◆ What you need to do: Reproduce the records below word for word, omitting the pictures.

::: Record set :::

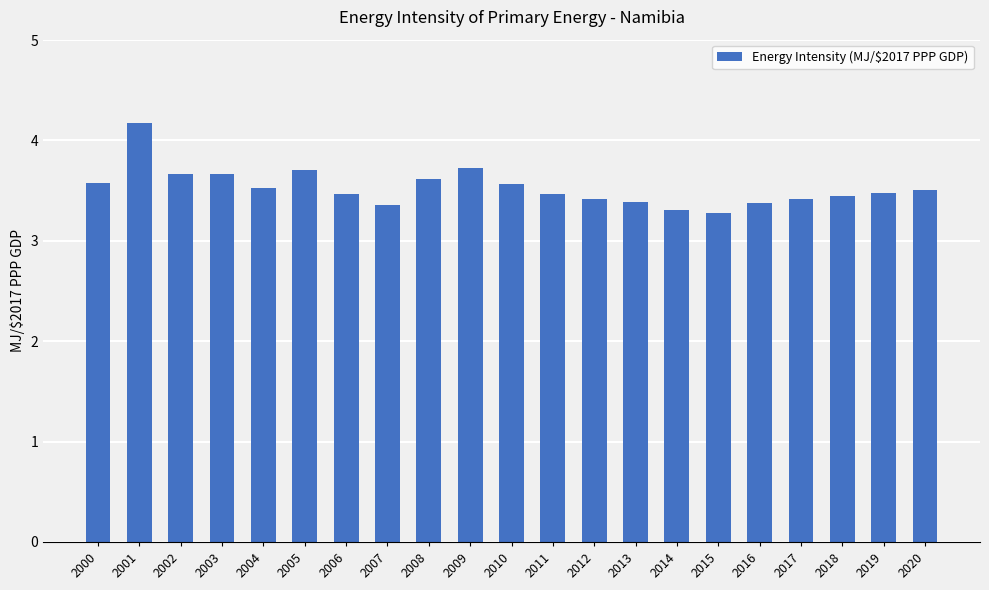

The chart shows a value of 3.5 at 2006. True or false?

True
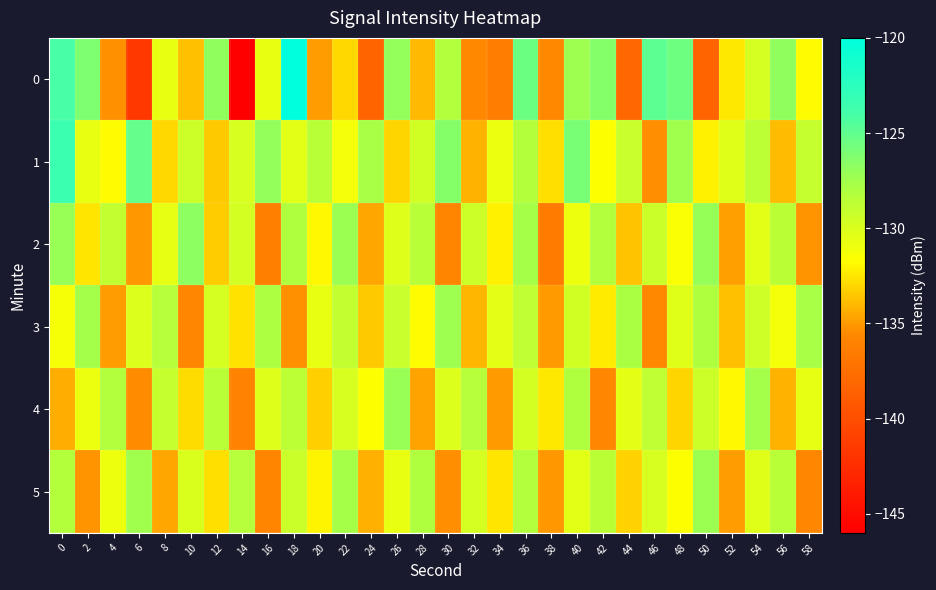

What is the total value across all series at 38?

-807.3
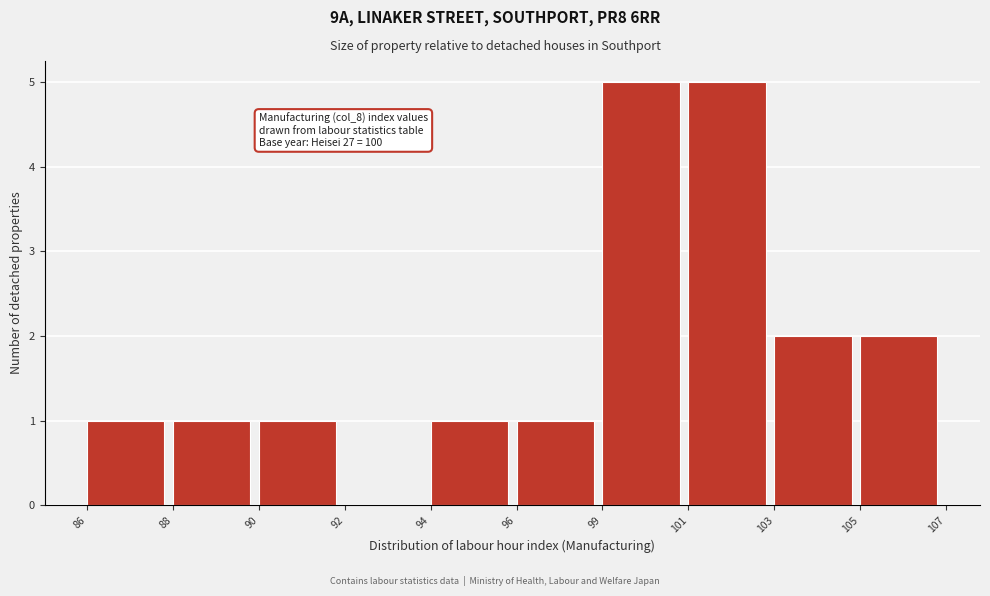

Reading left to right, transcribe all the data shown in this chart.

86=1	88=1	90=1	92=0	94=1	96=1	99=5	101=5	103=2	105=2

:::

◆ Written answer:
The chart shows a value of 3.5 at 2006. True or false?

True

What is the total value across all series at 38?

-807.3

Reading left to right, transcribe all the data shown in this chart.

86=1	88=1	90=1	92=0	94=1	96=1	99=5	101=5	103=2	105=2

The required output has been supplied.